▶ [YOUR OBJECTIVE]:
All entries below are to be reproduced exactly.

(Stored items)

########################################

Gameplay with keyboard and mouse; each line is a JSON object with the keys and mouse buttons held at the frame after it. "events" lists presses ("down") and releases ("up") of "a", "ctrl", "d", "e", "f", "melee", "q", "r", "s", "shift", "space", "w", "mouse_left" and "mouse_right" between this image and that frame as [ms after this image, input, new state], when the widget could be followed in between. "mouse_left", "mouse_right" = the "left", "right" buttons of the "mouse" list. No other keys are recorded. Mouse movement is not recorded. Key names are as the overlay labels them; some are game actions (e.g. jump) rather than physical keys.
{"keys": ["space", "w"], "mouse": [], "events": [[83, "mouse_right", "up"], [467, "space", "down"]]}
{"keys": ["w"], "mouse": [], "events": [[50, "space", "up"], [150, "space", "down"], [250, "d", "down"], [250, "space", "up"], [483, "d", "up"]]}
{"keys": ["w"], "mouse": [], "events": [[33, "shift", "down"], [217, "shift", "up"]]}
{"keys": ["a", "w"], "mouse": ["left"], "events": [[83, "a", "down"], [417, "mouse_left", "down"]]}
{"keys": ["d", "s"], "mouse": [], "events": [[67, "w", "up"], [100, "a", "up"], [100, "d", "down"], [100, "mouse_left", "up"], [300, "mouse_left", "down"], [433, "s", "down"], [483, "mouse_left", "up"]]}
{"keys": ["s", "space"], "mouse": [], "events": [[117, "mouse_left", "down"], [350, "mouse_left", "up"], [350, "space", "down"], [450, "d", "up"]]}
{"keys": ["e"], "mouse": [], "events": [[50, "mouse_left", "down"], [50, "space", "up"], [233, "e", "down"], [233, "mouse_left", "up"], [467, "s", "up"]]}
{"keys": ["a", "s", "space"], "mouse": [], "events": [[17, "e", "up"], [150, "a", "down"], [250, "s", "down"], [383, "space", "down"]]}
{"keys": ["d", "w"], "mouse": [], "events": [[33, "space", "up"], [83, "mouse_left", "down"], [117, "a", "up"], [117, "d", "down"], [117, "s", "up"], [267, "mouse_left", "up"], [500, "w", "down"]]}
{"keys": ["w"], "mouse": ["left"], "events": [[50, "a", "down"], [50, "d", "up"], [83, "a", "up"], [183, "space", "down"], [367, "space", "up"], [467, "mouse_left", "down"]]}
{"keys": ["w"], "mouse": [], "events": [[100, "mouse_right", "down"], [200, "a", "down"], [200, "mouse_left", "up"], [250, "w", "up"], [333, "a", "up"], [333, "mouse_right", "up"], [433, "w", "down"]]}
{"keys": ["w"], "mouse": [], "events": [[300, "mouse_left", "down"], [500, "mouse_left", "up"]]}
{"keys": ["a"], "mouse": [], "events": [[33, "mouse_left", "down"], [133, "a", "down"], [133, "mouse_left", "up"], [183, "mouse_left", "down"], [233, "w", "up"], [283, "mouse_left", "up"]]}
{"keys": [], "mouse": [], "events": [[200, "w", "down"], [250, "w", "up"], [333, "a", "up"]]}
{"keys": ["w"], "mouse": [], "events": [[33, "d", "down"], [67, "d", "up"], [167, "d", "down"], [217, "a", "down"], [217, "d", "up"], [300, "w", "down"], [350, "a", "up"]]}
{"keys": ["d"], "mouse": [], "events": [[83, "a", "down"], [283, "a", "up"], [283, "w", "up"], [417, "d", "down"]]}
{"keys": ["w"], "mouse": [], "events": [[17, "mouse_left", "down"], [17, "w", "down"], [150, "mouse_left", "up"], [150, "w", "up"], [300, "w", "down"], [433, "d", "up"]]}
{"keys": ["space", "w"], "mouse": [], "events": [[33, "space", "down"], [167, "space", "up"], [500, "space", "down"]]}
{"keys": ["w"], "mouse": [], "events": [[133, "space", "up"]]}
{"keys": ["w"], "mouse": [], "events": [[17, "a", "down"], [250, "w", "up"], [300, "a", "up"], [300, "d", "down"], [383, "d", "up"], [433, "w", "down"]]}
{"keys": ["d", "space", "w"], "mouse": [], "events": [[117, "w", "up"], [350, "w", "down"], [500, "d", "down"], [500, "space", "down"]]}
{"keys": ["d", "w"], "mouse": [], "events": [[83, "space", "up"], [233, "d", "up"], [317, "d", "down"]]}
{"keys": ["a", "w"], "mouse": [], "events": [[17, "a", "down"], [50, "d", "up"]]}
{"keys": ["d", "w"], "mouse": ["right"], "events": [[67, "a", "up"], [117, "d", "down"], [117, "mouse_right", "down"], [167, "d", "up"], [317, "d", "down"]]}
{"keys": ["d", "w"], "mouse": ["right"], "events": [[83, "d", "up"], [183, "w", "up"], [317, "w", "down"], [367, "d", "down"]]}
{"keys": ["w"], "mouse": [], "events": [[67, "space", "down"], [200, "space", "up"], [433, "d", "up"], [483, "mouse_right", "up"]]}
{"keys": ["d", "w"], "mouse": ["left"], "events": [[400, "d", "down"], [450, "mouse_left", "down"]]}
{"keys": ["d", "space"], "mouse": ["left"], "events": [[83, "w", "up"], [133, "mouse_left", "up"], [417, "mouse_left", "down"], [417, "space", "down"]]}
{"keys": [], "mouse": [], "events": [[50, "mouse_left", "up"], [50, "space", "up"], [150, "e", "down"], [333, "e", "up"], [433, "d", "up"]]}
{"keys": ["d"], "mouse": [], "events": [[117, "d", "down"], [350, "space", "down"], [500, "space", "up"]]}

########################################

▶ [ANSWER TO THE PROBLEM]:
Gameplay with keyboard and mouse; each line is a JSON object with the keys and mouse buttons held at the frame after it. "events" lists presses ("down") and releases ("up") of "a", "ctrl", "d", "e", "f", "melee", "q", "r", "s", "shift", "space", "w", "mouse_left" and "mouse_right" between this image and that frame as [ms after this image, input, new state], when the widget could be followed in between. "mouse_left", "mouse_right" = the "left", "right" buttons of the "mouse" list. No other keys are recorded. Mouse movement is not recorded. Key names are as the overlay labels them; some are game actions (e.g. jump) rather than physical keys.
{"keys": ["space", "w"], "mouse": [], "events": [[83, "mouse_right", "up"], [467, "space", "down"]]}
{"keys": ["w"], "mouse": [], "events": [[50, "space", "up"], [150, "space", "down"], [250, "d", "down"], [250, "space", "up"], [483, "d", "up"]]}
{"keys": ["w"], "mouse": [], "events": [[33, "shift", "down"], [217, "shift", "up"]]}
{"keys": ["a", "w"], "mouse": ["left"], "events": [[83, "a", "down"], [417, "mouse_left", "down"]]}
{"keys": ["d", "s"], "mouse": [], "events": [[67, "w", "up"], [100, "a", "up"], [100, "d", "down"], [100, "mouse_left", "up"], [300, "mouse_left", "down"], [433, "s", "down"], [483, "mouse_left", "up"]]}
{"keys": ["s", "space"], "mouse": [], "events": [[117, "mouse_left", "down"], [350, "mouse_left", "up"], [350, "space", "down"], [450, "d", "up"]]}
{"keys": ["e"], "mouse": [], "events": [[50, "mouse_left", "down"], [50, "space", "up"], [233, "e", "down"], [233, "mouse_left", "up"], [467, "s", "up"]]}
{"keys": ["a", "s", "space"], "mouse": [], "events": [[17, "e", "up"], [150, "a", "down"], [250, "s", "down"], [383, "space", "down"]]}
{"keys": ["d", "w"], "mouse": [], "events": [[33, "space", "up"], [83, "mouse_left", "down"], [117, "a", "up"], [117, "d", "down"], [117, "s", "up"], [267, "mouse_left", "up"], [500, "w", "down"]]}
{"keys": ["w"], "mouse": ["left"], "events": [[50, "a", "down"], [50, "d", "up"], [83, "a", "up"], [183, "space", "down"], [367, "space", "up"], [467, "mouse_left", "down"]]}
{"keys": ["w"], "mouse": [], "events": [[100, "mouse_right", "down"], [200, "a", "down"], [200, "mouse_left", "up"], [250, "w", "up"], [333, "a", "up"], [333, "mouse_right", "up"], [433, "w", "down"]]}
{"keys": ["w"], "mouse": [], "events": [[300, "mouse_left", "down"], [500, "mouse_left", "up"]]}
{"keys": ["a"], "mouse": [], "events": [[33, "mouse_left", "down"], [133, "a", "down"], [133, "mouse_left", "up"], [183, "mouse_left", "down"], [233, "w", "up"], [283, "mouse_left", "up"]]}
{"keys": [], "mouse": [], "events": [[200, "w", "down"], [250, "w", "up"], [333, "a", "up"]]}
{"keys": ["w"], "mouse": [], "events": [[33, "d", "down"], [67, "d", "up"], [167, "d", "down"], [217, "a", "down"], [217, "d", "up"], [300, "w", "down"], [350, "a", "up"]]}
{"keys": ["d"], "mouse": [], "events": [[83, "a", "down"], [283, "a", "up"], [283, "w", "up"], [417, "d", "down"]]}
{"keys": ["w"], "mouse": [], "events": [[17, "mouse_left", "down"], [17, "w", "down"], [150, "mouse_left", "up"], [150, "w", "up"], [300, "w", "down"], [433, "d", "up"]]}
{"keys": ["space", "w"], "mouse": [], "events": [[33, "space", "down"], [167, "space", "up"], [500, "space", "down"]]}
{"keys": ["w"], "mouse": [], "events": [[133, "space", "up"]]}
{"keys": ["w"], "mouse": [], "events": [[17, "a", "down"], [250, "w", "up"], [300, "a", "up"], [300, "d", "down"], [383, "d", "up"], [433, "w", "down"]]}
{"keys": ["d", "space", "w"], "mouse": [], "events": [[117, "w", "up"], [350, "w", "down"], [500, "d", "down"], [500, "space", "down"]]}
{"keys": ["d", "w"], "mouse": [], "events": [[83, "space", "up"], [233, "d", "up"], [317, "d", "down"]]}
{"keys": ["a", "w"], "mouse": [], "events": [[17, "a", "down"], [50, "d", "up"]]}
{"keys": ["d", "w"], "mouse": ["right"], "events": [[67, "a", "up"], [117, "d", "down"], [117, "mouse_right", "down"], [167, "d", "up"], [317, "d", "down"]]}
{"keys": ["d", "w"], "mouse": ["right"], "events": [[83, "d", "up"], [183, "w", "up"], [317, "w", "down"], [367, "d", "down"]]}
{"keys": ["w"], "mouse": [], "events": [[67, "space", "down"], [200, "space", "up"], [433, "d", "up"], [483, "mouse_right", "up"]]}
{"keys": ["d", "w"], "mouse": ["left"], "events": [[400, "d", "down"], [450, "mouse_left", "down"]]}
{"keys": ["d", "space"], "mouse": ["left"], "events": [[83, "w", "up"], [133, "mouse_left", "up"], [417, "mouse_left", "down"], [417, "space", "down"]]}
{"keys": [], "mouse": [], "events": [[50, "mouse_left", "up"], [50, "space", "up"], [150, "e", "down"], [333, "e", "up"], [433, "d", "up"]]}
{"keys": ["d"], "mouse": [], "events": [[117, "d", "down"], [350, "space", "down"], [500, "space", "up"]]}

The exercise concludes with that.